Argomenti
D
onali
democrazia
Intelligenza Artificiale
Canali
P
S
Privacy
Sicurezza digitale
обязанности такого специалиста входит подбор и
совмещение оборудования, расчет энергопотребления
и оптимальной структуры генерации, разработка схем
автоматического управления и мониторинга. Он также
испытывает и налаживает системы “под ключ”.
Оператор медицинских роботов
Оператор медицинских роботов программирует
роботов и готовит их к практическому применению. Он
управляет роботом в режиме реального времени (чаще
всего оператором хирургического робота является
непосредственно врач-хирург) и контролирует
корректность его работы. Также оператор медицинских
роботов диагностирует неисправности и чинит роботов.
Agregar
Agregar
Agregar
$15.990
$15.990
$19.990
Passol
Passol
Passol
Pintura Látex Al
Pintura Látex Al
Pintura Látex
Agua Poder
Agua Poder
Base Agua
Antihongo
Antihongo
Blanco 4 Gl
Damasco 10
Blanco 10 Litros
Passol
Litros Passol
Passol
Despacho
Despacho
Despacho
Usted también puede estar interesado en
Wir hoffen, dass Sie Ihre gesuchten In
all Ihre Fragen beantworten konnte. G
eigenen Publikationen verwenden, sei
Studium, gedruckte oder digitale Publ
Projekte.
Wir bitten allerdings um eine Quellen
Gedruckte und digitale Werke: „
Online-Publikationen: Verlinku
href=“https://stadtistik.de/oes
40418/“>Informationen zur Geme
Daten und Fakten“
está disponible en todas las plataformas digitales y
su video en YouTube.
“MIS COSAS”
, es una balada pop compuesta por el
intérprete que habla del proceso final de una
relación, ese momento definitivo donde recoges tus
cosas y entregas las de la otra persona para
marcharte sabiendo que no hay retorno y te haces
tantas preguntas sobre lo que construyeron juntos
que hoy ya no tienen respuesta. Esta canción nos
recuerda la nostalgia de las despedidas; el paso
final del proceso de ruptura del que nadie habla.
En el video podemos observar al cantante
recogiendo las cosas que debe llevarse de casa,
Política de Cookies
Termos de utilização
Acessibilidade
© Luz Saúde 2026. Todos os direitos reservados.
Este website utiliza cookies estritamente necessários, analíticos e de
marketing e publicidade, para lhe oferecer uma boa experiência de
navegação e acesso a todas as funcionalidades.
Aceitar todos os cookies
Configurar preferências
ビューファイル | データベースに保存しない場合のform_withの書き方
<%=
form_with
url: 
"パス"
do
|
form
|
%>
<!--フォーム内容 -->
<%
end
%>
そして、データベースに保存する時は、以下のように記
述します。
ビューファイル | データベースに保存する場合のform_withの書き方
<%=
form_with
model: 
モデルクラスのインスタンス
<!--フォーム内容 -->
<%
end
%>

▬▬▬▬▬▬

#### Problem details
Copy out everything from the start of the records down to the line containing "eigenen Publikationen verwenden, sei", with that line included.

#### Task output
Argomenti
D
onali
democrazia
Intelligenza Artificiale
Canali
P
S
Privacy
Sicurezza digitale
обязанности такого специалиста входит подбор и
совмещение оборудования, расчет энергопотребления
и оптимальной структуры генерации, разработка схем
автоматического управления и мониторинга. Он также
испытывает и налаживает системы “под ключ”.
Оператор медицинских роботов
Оператор медицинских роботов программирует
роботов и готовит их к практическому применению. Он
управляет роботом в режиме реального времени (чаще
всего оператором хирургического робота является
непосредственно врач-хирург) и контролирует
корректность его работы. Также оператор медицинских
роботов диагностирует неисправности и чинит роботов.
Agregar
Agregar
Agregar
$15.990
$15.990
$19.990
Passol
Passol
Passol
Pintura Látex Al
Pintura Látex Al
Pintura Látex
Agua Poder
Agua Poder
Base Agua
Antihongo
Antihongo
Blanco 4 Gl
Damasco 10
Blanco 10 Litros
Passol
Litros Passol
Passol
Despacho
Despacho
Despacho
Usted también puede estar interesado en
Wir hoffen, dass Sie Ihre gesuchten In
all Ihre Fragen beantworten konnte. G
eigenen Publikationen verwenden, sei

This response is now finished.